Menurut Unro, kebijakan tersebut bertujuan melindungi anak dari berbagai ancaman serius di dunia digital, seperti paparan konten pornografi, penipuan daring, perjudian online, perundungan siber, hingga kejahatan digital lainnya.
“Dengan aturan ini, orang tua bisa lebih mudah melakukan pengawasan bersama. Anak juga harus didampingi saat mengakses internet serta diajarkan tentang privasi dan etika digital,” ujarnya.
Selain pengawasan, ia juga menekankan pentingnya mengarahkan anak pada aktivitas yang lebih positif di dunia nyata, seperti olahraga, membaca, mengembangkan keterampilan, hingga kegiatan seni.
“Hal ini tentu memberi ketenangan bagi orang tua, karena anak terlindungi dari ancaman digital yang negatif,” katanya.
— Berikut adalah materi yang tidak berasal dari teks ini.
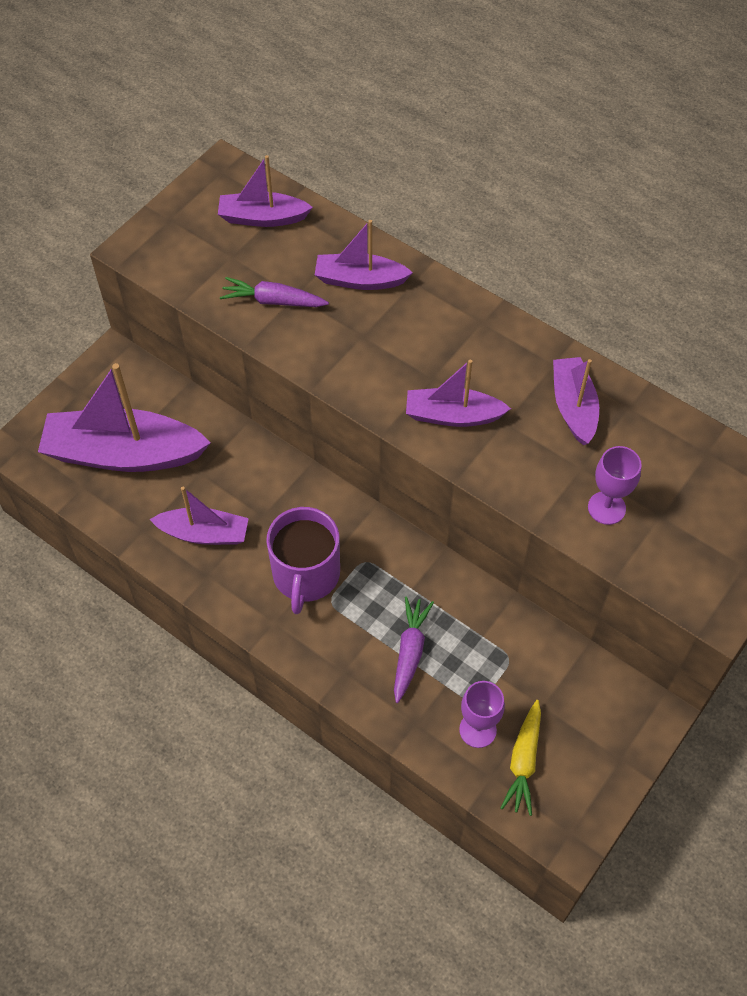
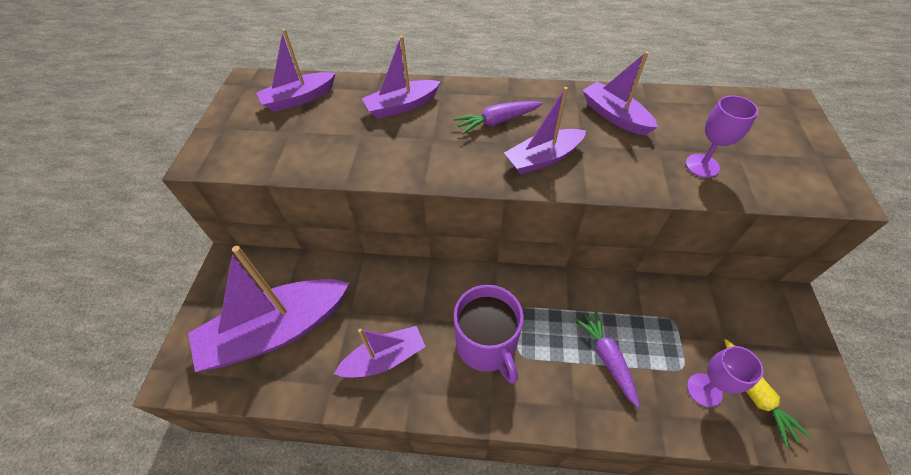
camera: 30 degrees left, 5 degrees down
(273, 301) = (346, 145): purple carrot -> purple carrot (497, 121)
Lebih lanjut, Unro menilai pendidikan anak tidak cukup hanya mengandalkan sekolah formal. Orang tua perlu membangun fondasi pendidikan yang kuat sejak dini, termasuk menanamkan nilai karakter dan kemampuan adaptif.
Menurut dia, generasi saat ini khususnya generasi Alpha dan Beta membutuhkan keterampilan berpikir kritis, literasi teknologi seperti kecerdasan buatan (AI), kemampuan vokasi, hingga kewirausahaan untuk menghadapi era ekonomi hijau dan transformasi digital.
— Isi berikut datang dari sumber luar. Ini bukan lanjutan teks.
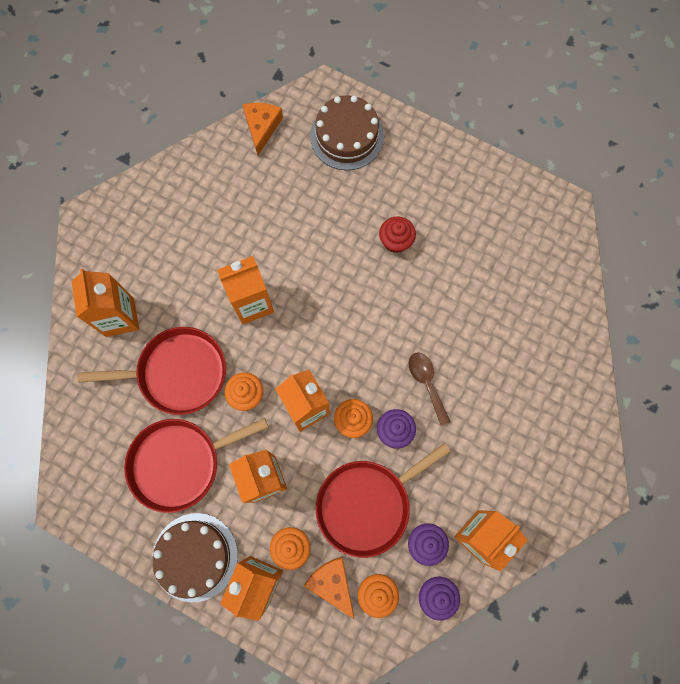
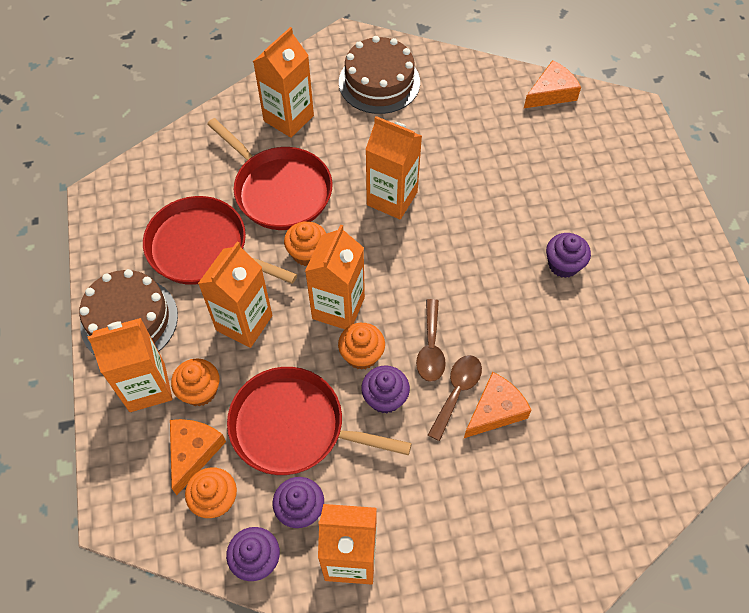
camera: 50 degrees right, 15 degrees down
(347, 136) = (614, 157): brown cake -> brown cake (379, 82)
(384, 374) = (430, 348): none -> brown spoon
(395, 241) = (563, 265): red cupcake -> purple cupcake
(457, 371) = (495, 410): none -> orange cheese

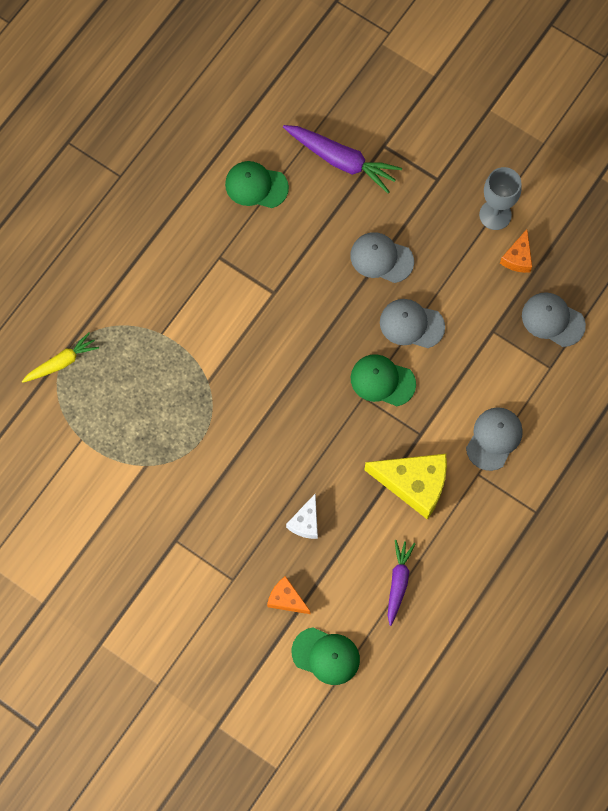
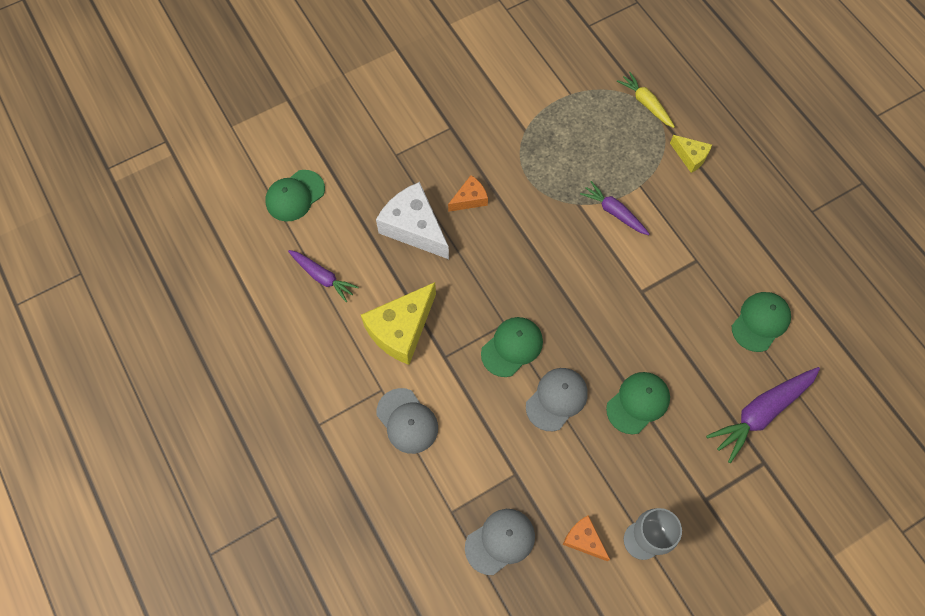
camera: 115 degrees right, 5 degrees down
(61, 362) = (646, 104): yellow carrot -> yellow carrot turned 150 degrees clockwise
(107, 299) = (690, 157): none -> yellow cheese
(202, 346) = (614, 212): none -> purple carrot
(286, 599) = (357, 186): orange cheese -> orange cheese (470, 199)
(305, 522) = (414, 227): white cheese -> white cheese, size x1.88
(381, 258) = (638, 403): grey cap -> green cap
Di sisi lain, aspek kesehatan fisik dan mental anak juga perlu mendapat perhatian, termasuk pemenuhan nutrisi, komunikasi terbuka dalam keluarga, serta pembatasan paparan konten negatif.
“Kami berharap peran orang tua, masyarakat, dan pemerintah dapat bersinergi untuk menyelamatkan masa depan anak,” ujar Unro.
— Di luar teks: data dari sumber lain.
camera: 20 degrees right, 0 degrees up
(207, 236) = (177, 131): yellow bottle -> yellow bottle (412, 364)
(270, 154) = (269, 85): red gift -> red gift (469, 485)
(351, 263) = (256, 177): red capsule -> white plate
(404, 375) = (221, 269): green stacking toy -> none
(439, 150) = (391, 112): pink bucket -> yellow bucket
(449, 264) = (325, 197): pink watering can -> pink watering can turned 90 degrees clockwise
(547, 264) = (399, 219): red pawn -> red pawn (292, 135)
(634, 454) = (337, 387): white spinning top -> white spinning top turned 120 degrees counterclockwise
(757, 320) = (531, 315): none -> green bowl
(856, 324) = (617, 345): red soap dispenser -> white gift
Sementara itu, Kepala Sekolah Rakyat Terpadu 36 Kabupaten Lebak, Tuti Sugiarti, menambahkan bahwa pendidikan menjadi kunci utama dalam membentuk masa depan anak-anak Indonesia.
Menurut dia, penting bagi orang tua dan pendidik untuk menanamkan rasa percaya diri pada anak agar mereka yakin mampu meraih kesuksesan melalui pendidikan.
“Anak-anak juga perlu dibimbing untuk memiliki cita-cita yang jelas, sehingga lebih termotivasi dalam belajar dan mengembangkan diri,” kata Tuti.
Ia juga menekankan pentingnya penanaman nilai-nilai spiritual sejak dini sebagai bagian dari pembentukan karakter.
“Kami mendukung kebijakan pembatasan penggunaan media sosial agar anak-anak lebih fokus belajar dan tumbuh menjadi generasi yang cerdas, berkarakter, dan berakhlak,” ujarnya.